One of the issues of being a writer is getting people to read your work. In this age of self-publishing, with so many people being able to get their work out there, the pool is getting quite filled. Having your work stand out is getting harder. One of the ways to get it seen is to offer your writing for free, but what are the real costs for doing that?

Red tag

Consider the many different ways a writer can put their work for free. You could include a free sample on your blog or website where people who read your blog can also see what you write to decide whether or not they like it. You can publish your work on different platforms like Amazon’s and set the price to free for promotions (like you can through Amazon’s KDP Select program) or even set up a book as “permafree”, which means the price always remains free. You can post your work through websites such as a fan fiction site or a dedicated free site like It seems like there are many ways to offer your work for free.

As a concept, it seems like a great idea. It’s a form of marketing to possibly garner you some readers. And there are some who have benefited from it such as Beth Reekles, a 17-year-old, who got a publishing deal for three books with a Random House imprint based on the popularity of her work on Wattpad. There are authors out there who got their start on fan fiction sites such as E.L. James and Cassandra Clare. If an author who is just starting out wants to gain some readers, what better way to try and build a readership before publishing his or her first works?

Reekles’ story isn’t the only one from Wattpad that is encouraging. Dianne Greenlay outlined how Wattpad helped her self-published novel Quintspinner – A Pirate’s Quest reach 500,000 reads. Greenlay details the benefits of using Wattpad, but it should be noted that her book fit the main readers on the site. It seems to mesh well with writers of the YA genre, so it’s possible that not every genre would do as well there. For every writer like Greenlay, there are many others who post and get hardly any reads on their work.

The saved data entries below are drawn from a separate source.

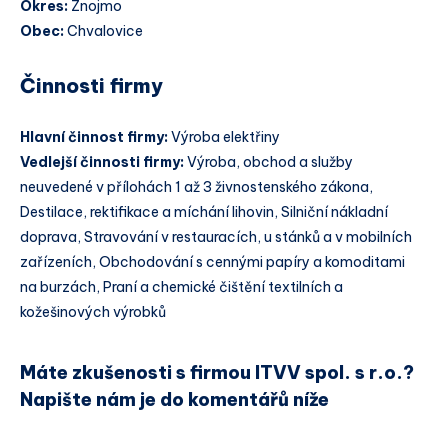
Okres:
Znojmo
Obec:
Chvalovice
Činnosti firmy
Hlavní činnost firmy:
Výroba elektřiny
Vedlejší činnosti firmy:
Výroba, obchod a služby
neuvedené v přílohách 1 až 3 živnostenského zákona,
Destilace, rektifikace a míchání lihovin, Silniční nákladní
doprava, Stravování v restauracích, u stánků a v mobilních
zařízeních, Obchodování s cennými papíry a komoditami
na burzách, Praní a chemické čištění textilních a
kožešinových výrobků
Máte zkušenosti s firmou ITVV spol. s r.o.?
Napište nám je do komentářů níže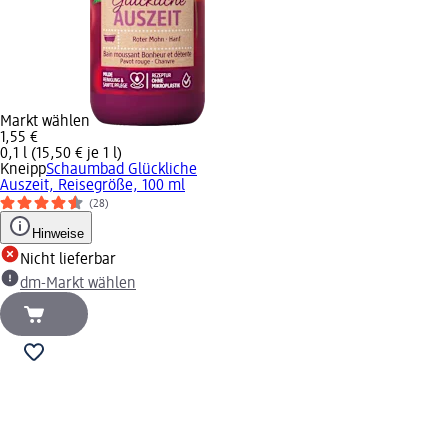
Markt wählen
1,55 €
0,1 l (15,50 € je 1 l)
Kneipp
Schaumbad Glückliche
Auszeit, Reisegröße, 100 ml
(28)
Hinweise
Nicht lieferbar
dm-Markt wählen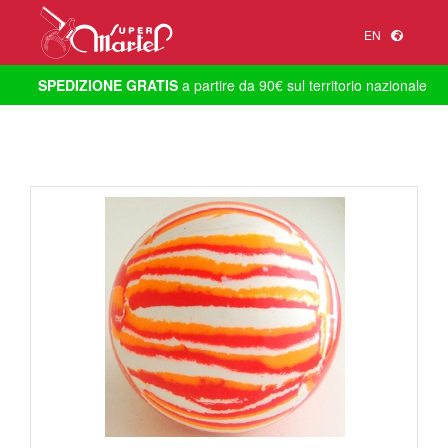
EN
SPEDIZIONE GRATIS
a partire da 90€ sul territorio nazionale
1
/
1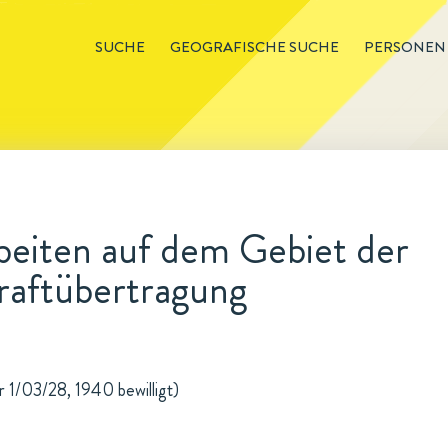
SUCHE
GEOGRAFISCHE SUCHE
PERSONEN
beiten auf dem Gebiet der
raftübertragung
r 1/03/28, 1940 bewilligt)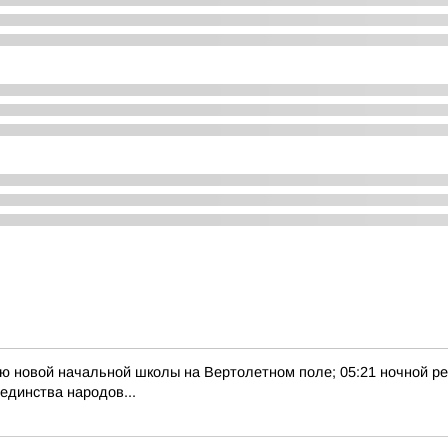
тию новой начальной школы на Вертолетном поле; 05:21 ночной ре
единства народов...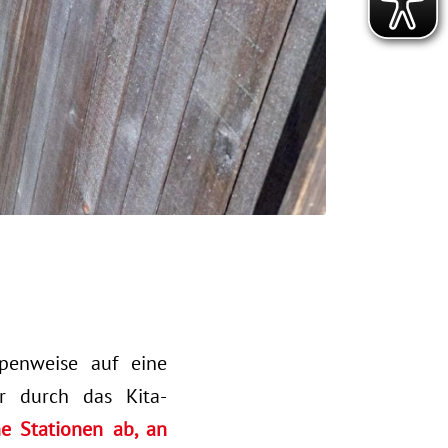
penweise auf eine
er durch das Kita-
e Stationen ab, an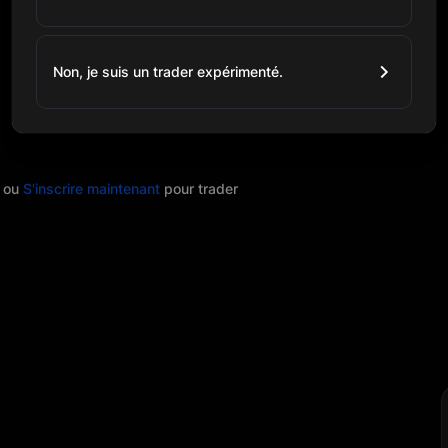
Non, je suis un trader expérimenté.
ou
S'inscrire maintenant
pour trader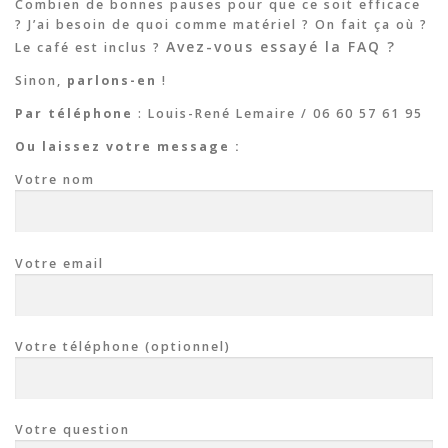
Combien de bonnes pauses pour que ce soit efficace
? J’ai besoin de quoi comme matériel ? On fait ça où ?
Avez-vous essayé la FAQ ?
Le café est inclus ?
Sinon,
parlons-en
!
Par téléphone
: Louis-René Lemaire / 06 60 57 61 95
Ou laissez votre message :
Votre nom
Votre email
Votre téléphone (optionnel)
Votre question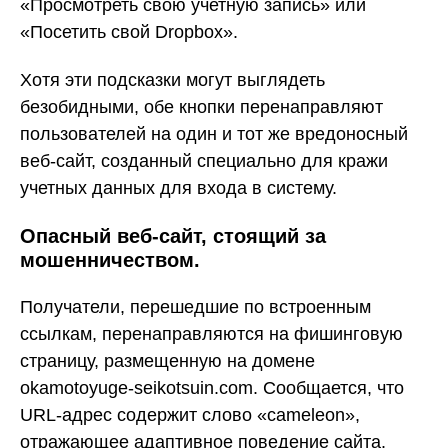
«Просмотреть свою учетную запись» или
«Посетить свой Dropbox».
Хотя эти подсказки могут выглядеть
безобидными, обе кнопки перенаправляют
пользователей на один и тот же вредоносный
веб-сайт, созданный специально для кражи
учетных данных для входа в систему.
Опасный веб-сайт, стоящий за
мошенничеством.
Получатели, перешедшие по встроенным
ссылкам, перенаправляются на фишинговую
страницу, размещенную на домене
okamotoyuge-seikotsuin.com. Сообщается, что
URL-адрес содержит слово «cameleon»,
отражающее адаптивное поведение сайта.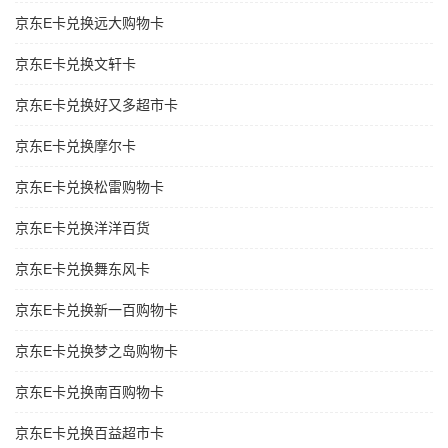
京东E卡兑换远大购物卡
京东E卡兑换文轩卡
京东E卡兑换好又多超市卡
京东E卡兑换摩尔卡
京东E卡兑换松雷购物卡
京东E卡兑换洋洋百货
京东E卡兑换舞东风卡
京东E卡兑换新一百购物卡
京东E卡兑换梦之岛购物卡
京东E卡兑换南百购物卡
京东E卡兑换百益超市卡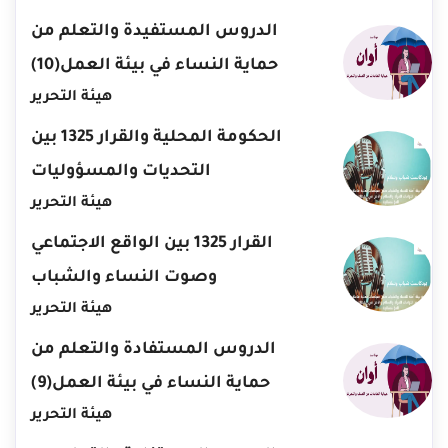
الدروس المستفيدة والتعلم من
حماية النساء في بيئة العمل(10)
هيئة التحرير
الحكومة المحلية والقرار 1325 بين
التحديات والمسؤوليات
هيئة التحرير
القرار 1325 بين الواقع الاجتماعي
وصوت النساء والشباب
هيئة التحرير
الدروس المستفادة والتعلم من
حماية النساء في بيئة العمل(9)
هيئة التحرير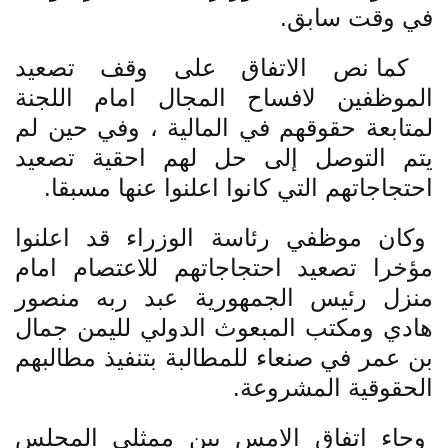
في وقت سابق.
كما نص الاتفاق على وقف تصعيد
الموظفين لافساح المجال امام اللجنة
لمتابعة حقوقهم في المالية ، وفي حين لم
يتم التوصل إلى حل لهم احقية تصعيد
احتجاجاتهم التي كانوا اعلنوا عنها مسبقا.
وكان موظفي رئاسة الوزراء قد اعلنوا
مؤخرا تصعيد احتجاجاتهم للاعتصام امام
منزل رئيس الجمهورية عبد ربه منصور
هادي ومكتب المبعوث الدولي لليمن جمال
بن عمر في صنعاء للمطالبة بتنفيذ مطالبهم
الحقوقية المشروعة.
وجاء اتفاق الامس بين ممثلي المجلس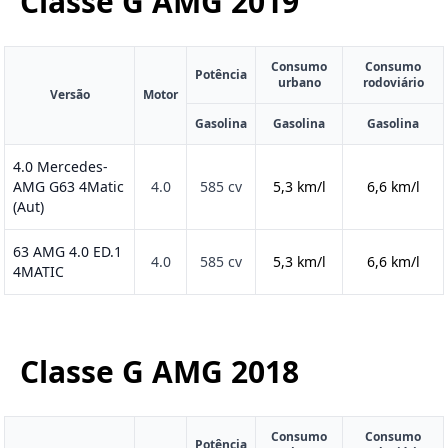
Classe G AMG
2019
Consumo
Consumo
Potência
urbano
rodoviário
Versão
Motor
Gasolina
Gasolina
Gasolina
4.0 Mercedes-
AMG G63 4Matic
4.0
585 cv
5,3 km/l
6,6 km/l
(Aut)
63 AMG 4.0 ED.1
4.0
585 cv
5,3 km/l
6,6 km/l
4MATIC
Classe G AMG
2018
Consumo
Consumo
Potência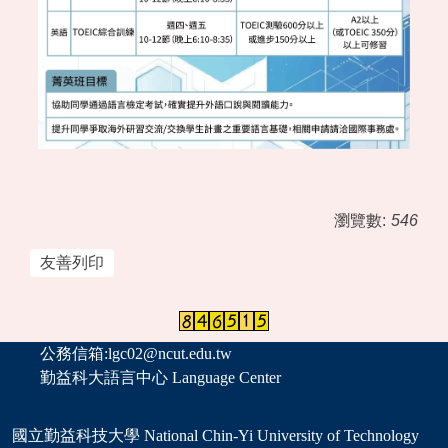
瀏覽數:
546
友善列印
公務信箱:lgc02@ncut.edu.tw
勤益科大語言中心 Language Center
國立勤益科技大學 National Chin-Yi University of Technology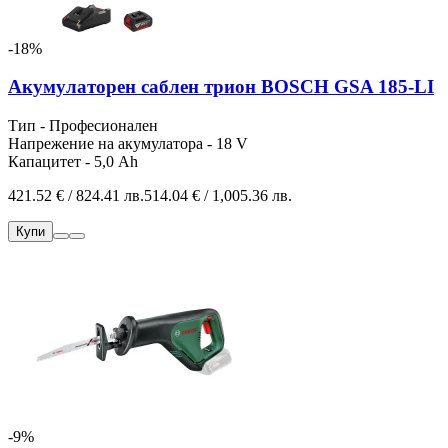
-18%
Акумулаторен саблен трион BOSCH GSA 185-LI
Тип - Професионален
Напрежение на акумулатора - 18 V
Капацитет - 5,0 Ah
421.52 € / 824.41 лв.
514.04 € / 1,005.36 лв.
Купи
-9%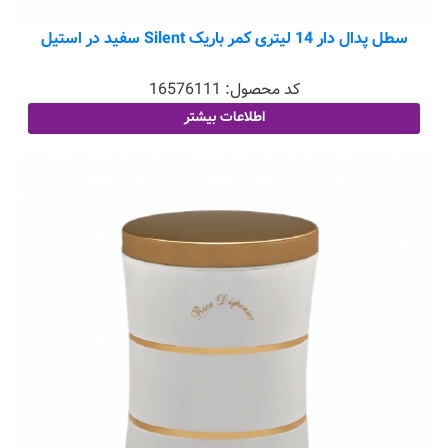
سطل پدال دار 14 لیتری کمر باریک Silent سفید در استیل
کد محصول:
16576111
اطلاعات بیشتر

As for fan fiction sites, there are many that cover all manners of subjects that fans can post extensions of stories, new stories for different characters, and other ways to express their love for the original work through writing. It seems that lately, fan fiction sites have been getting a negative nod because of being fodder for plagiarists to find and use for their own nefarious reasons. The case of Jordin Williams and the plagiarized NA novel is one example where some of the lifted text came from a fan fiction site. And more examples of this happening have popped up since then.

The availability of free writing is the real danger. Diana Peterfreund wrote about the epidemic of plagiarism and its effect on indie writers on her site. She wrote, “Liz Burns at Tea Cozy, her SLJ blog, reported on an instance of another Amazon author, Jessica Beckwith, was outed in the midst of her highly publicized blog tour as having stolen all her work from yet another free-fiction site, Fictionpress. The thirteen authors she’d stolen from were livid…”. From reading her post, all authors who provide their work for free should start to worry about what could happen to it.

If you put your writing for free somewhere where anyone can read it, you have to assume that someone untrustworthy could come and steal parts or all of it.

Peterfreund used the verb “scraping” as a way to describe what the current plagiarists are doing. They go into the free sites, copy, and paste it into a text that they can then self-publish under a name they choose. They can even do the typical marketing of any self-published author such as blog tours to promote the work. They make the money they can until someone recognizes the stolen works. Then they disappear, presumably with the money they made. “Scraping” is a good term for this as it has a pejorative message. They aren’t creating a work. They are scraping bits and pieces to stitch together to make something horrible. And what’s left are scraps and hurt feelings.

Plagiarism isn’t found only in the indie writing world, so it would be a mistake to say it reflects poorly on those who self-publish. There have been countless cases of plagiarism and fraud in the traditional publishing world as well. But it hits closer to home in the indie world because using the marketing tool of free has been beneficial to indie writers. Using Amazon’s KDP Select and their free days used to rocket sales for writers and get them more visible, although its effectiveness has declined in recent times. Putting the first novel in a series as a “permafree” option has helped authors promote and sell the following books in the series.

At this point, there hasn’t been any way to really stop the “scraping” method. It would be great if publishing platforms like Lulu, Amazon, Smashwords, or any of the others would utilize a text reader that catches plagiarism much like what’s used in educational institutions. Having used those myself, I can say that within less than 24 hours, the software can catch down to the percentage of copied text. It would be an easy way to stop this practice of plagiarism.

You have to ask yourself if the benefits of free outweigh the threats. If you put your writing for free somewhere where anyone can read it, you have to assume that someone untrustworthy could come and steal parts or all of it. If you feel you really do want to make it free, it would benefit you to find a way to do it so that someone can’t just highlight the text and copy. If you make it just a little harder where they’d have to type out the entire work themselves, perhaps that extra step would deter some from “scraping” your work. Until there’s a way to stop plagiarizers from using stolen words, it’s up to the writers to protect their own work so that “free” doesn’t end up costing too much.